The cinematography is cold, almost documentary. Konchalovskiy uses black and white film and the 4: 3 screen format specific to the Mosfilm studios in the years when the story takes place. The endless meetings of the party bureaucracy, corruption and cowardice of activists, the intervention of the leaders of the 'center', food queues and material deprivation, fear of the KGB, all these will be familiar to spectators who lived in the Eastern Europe before the fall of Communism. Humanity appears where we do not expect it - human gestures of solidarity of simple people, the refusal of some officers to arm their soldiers against the workers, the KGB member who helps Lyuda in the most difficult moments. What seems different is the ideological confusion that the characters seem to be dominated by. Lyuda is unable to live in a different system of reference than the communist one ('without communism what are we left with?'). Adoration of Stalin seems to be a kind of Stockholm complex that escapes any logic. Konchalovskiy doesn't even try to explain it. Can this attitude be considered a symbol of Russia's history in the last century? The answers are left to the spectators.
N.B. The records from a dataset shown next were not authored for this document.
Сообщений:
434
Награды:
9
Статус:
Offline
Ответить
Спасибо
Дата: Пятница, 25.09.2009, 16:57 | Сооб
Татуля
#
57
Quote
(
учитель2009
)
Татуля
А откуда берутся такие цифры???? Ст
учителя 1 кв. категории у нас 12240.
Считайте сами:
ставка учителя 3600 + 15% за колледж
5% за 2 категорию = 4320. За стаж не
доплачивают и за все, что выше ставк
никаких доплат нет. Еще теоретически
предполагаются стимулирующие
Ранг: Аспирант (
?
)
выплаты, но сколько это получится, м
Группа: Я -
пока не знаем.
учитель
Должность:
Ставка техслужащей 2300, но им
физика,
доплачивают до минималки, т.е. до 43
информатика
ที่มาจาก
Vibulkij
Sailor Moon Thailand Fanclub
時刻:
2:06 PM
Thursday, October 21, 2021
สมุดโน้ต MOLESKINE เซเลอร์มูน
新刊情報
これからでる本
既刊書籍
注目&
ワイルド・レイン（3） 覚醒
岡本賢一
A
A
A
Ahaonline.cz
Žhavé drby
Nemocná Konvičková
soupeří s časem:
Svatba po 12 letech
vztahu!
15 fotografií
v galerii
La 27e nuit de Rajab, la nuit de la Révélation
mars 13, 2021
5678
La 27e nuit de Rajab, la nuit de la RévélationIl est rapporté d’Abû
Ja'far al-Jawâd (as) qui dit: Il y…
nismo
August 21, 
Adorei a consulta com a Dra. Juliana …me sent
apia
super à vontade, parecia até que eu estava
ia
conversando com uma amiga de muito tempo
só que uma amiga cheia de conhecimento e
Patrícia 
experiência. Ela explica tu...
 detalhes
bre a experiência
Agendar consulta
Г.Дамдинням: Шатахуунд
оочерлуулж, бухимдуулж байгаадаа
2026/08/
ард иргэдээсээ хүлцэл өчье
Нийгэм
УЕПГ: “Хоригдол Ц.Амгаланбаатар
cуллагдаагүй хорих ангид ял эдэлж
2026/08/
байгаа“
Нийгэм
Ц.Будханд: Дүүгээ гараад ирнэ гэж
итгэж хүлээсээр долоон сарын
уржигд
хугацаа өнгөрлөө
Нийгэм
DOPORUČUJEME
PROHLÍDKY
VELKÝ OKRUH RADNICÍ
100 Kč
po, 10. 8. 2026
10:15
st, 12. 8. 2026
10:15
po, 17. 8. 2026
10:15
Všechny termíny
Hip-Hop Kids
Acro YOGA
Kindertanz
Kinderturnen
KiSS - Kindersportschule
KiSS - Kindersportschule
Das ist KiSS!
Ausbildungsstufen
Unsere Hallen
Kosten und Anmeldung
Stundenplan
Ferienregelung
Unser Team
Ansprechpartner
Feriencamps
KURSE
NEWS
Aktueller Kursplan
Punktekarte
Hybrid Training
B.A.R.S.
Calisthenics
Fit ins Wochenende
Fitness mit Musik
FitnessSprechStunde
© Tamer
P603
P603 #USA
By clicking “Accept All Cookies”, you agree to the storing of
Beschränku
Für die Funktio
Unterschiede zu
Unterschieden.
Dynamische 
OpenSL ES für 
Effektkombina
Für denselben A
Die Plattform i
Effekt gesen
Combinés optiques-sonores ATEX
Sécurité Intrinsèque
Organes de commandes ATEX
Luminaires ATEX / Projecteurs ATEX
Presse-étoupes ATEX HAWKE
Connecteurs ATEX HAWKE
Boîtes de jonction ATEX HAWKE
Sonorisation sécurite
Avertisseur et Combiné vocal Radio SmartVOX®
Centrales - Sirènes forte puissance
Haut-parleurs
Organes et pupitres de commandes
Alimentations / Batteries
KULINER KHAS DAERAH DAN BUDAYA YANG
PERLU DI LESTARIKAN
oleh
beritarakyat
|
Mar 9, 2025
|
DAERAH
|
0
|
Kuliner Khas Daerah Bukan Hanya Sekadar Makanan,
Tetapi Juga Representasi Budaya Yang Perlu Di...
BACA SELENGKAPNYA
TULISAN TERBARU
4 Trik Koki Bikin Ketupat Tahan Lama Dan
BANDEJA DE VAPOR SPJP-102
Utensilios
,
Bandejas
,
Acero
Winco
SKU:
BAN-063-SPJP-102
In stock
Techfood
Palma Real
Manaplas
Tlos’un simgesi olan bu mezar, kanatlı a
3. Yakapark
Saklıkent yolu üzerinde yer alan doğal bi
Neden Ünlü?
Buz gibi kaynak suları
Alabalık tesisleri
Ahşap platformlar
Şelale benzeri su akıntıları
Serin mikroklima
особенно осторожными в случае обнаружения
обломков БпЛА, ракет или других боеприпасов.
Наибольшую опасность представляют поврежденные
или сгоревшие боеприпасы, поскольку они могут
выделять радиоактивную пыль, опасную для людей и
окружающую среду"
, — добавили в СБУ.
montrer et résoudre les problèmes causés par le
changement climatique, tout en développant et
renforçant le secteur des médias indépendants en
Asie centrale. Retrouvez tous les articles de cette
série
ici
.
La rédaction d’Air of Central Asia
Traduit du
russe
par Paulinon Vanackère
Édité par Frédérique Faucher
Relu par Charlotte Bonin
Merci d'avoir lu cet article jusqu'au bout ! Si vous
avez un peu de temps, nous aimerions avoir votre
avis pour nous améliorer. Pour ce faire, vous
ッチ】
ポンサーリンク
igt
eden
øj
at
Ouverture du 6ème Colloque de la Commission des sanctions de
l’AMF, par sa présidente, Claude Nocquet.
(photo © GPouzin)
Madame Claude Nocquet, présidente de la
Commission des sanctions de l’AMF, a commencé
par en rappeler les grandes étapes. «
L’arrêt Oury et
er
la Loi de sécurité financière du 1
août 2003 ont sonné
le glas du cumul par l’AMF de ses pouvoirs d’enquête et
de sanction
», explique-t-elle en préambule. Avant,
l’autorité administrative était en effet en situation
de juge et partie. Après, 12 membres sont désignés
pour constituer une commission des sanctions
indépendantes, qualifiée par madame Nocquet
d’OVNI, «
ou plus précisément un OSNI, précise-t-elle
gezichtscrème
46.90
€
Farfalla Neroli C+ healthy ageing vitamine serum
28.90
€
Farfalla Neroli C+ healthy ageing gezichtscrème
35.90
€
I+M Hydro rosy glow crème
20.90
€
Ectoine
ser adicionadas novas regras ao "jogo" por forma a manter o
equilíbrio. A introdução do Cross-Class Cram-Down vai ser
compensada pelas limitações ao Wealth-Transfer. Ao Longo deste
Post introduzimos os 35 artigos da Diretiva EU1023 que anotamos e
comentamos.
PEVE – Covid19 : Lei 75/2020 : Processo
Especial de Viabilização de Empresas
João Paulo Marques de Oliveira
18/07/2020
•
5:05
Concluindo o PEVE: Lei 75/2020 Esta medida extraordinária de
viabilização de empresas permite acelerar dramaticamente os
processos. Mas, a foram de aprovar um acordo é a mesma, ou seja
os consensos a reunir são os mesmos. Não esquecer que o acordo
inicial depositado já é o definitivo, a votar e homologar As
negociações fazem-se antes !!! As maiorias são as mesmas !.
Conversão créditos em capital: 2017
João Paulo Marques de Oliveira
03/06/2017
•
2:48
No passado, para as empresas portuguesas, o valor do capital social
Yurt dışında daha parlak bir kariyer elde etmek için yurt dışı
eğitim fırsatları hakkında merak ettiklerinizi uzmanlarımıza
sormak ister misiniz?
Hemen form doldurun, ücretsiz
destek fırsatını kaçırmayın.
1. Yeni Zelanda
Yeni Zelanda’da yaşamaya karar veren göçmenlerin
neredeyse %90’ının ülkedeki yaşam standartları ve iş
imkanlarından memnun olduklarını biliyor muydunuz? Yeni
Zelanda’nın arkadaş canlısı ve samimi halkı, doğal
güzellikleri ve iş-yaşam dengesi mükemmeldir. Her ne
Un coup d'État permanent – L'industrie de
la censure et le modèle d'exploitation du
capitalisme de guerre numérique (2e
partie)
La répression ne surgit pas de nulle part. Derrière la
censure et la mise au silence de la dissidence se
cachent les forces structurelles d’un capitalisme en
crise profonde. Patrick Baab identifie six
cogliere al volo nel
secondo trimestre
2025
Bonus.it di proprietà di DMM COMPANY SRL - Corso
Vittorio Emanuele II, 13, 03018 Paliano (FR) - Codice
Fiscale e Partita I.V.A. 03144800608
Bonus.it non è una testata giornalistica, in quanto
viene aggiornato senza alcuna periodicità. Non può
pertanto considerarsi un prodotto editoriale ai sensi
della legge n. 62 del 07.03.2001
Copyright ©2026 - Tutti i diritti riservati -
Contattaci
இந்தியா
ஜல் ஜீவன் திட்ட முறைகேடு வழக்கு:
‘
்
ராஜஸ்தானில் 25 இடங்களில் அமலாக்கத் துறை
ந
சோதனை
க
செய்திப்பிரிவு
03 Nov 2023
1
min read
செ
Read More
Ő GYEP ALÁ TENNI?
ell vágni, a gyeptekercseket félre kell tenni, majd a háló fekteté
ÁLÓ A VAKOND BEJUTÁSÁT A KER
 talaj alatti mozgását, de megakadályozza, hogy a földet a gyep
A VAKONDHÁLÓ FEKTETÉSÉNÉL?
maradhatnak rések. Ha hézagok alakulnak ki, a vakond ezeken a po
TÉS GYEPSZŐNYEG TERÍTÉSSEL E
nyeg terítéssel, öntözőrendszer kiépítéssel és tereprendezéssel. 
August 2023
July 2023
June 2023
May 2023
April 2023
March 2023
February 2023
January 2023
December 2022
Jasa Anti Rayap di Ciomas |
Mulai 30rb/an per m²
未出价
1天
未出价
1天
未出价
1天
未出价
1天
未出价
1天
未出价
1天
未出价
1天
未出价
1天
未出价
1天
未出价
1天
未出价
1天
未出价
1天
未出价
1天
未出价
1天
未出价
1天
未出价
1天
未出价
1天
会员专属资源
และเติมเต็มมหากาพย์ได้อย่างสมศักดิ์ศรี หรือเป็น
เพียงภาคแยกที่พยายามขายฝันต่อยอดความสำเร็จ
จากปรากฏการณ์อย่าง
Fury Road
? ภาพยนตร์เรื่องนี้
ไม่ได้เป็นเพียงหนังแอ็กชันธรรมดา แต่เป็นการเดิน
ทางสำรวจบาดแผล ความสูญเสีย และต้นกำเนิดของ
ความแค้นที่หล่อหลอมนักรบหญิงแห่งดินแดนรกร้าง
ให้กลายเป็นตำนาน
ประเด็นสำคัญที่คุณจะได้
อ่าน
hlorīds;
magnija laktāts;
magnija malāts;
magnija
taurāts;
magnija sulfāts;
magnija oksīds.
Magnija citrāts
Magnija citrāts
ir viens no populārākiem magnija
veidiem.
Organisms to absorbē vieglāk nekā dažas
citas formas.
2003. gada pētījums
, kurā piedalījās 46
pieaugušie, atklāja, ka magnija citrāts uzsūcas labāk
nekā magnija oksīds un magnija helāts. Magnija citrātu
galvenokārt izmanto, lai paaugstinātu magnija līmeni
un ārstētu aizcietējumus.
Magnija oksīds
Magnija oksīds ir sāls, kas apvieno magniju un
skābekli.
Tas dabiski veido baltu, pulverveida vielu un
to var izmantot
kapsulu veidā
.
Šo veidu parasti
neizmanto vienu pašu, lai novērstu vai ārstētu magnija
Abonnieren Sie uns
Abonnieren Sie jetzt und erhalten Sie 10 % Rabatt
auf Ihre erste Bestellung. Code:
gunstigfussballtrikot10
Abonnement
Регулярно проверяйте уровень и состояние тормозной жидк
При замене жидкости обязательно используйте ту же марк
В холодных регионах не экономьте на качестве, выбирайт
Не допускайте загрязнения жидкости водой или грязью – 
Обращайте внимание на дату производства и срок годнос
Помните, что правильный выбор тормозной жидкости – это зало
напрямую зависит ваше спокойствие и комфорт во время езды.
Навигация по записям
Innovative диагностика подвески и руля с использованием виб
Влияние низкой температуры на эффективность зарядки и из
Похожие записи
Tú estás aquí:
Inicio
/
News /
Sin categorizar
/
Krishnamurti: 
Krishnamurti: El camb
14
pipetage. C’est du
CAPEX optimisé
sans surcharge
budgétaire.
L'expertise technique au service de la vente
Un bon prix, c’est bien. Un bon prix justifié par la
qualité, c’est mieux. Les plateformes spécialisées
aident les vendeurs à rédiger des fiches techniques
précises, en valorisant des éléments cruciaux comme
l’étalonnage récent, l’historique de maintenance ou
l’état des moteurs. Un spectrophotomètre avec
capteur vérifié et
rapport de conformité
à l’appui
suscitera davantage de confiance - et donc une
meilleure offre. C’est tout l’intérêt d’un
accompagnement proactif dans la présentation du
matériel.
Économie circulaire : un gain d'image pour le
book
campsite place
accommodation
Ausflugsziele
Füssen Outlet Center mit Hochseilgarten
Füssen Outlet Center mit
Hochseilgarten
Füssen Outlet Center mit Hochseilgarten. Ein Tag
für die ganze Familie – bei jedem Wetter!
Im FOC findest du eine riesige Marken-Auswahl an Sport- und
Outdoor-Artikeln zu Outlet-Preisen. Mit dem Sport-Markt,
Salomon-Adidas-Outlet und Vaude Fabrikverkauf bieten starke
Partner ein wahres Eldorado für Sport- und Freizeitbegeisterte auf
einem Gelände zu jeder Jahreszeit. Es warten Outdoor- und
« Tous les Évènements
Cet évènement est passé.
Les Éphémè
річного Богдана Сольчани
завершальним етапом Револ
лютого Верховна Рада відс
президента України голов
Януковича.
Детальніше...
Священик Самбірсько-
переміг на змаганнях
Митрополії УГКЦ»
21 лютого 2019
Reviewed by MoviecriticElyn 9 / 10

Secret Soviet crime brilliantly shown

In the movie you can sense the whole crescendo of this Soviet secret crime fo 1962, by following a very eager communist woman , interpreted by director's wife Julija Visotskaya. At first we see her condemning all rebels and even saying that all should be killed. But...she also has a very young, adolescent daughter who is at the square when the shooting occurs... I was not expecting SUCH a good cinema, though. Love the movie, compliments to the team! The added value of the movie is the surreal REAL atmosphere of soviet union. Perfect music choice, almost moving!!! A must see!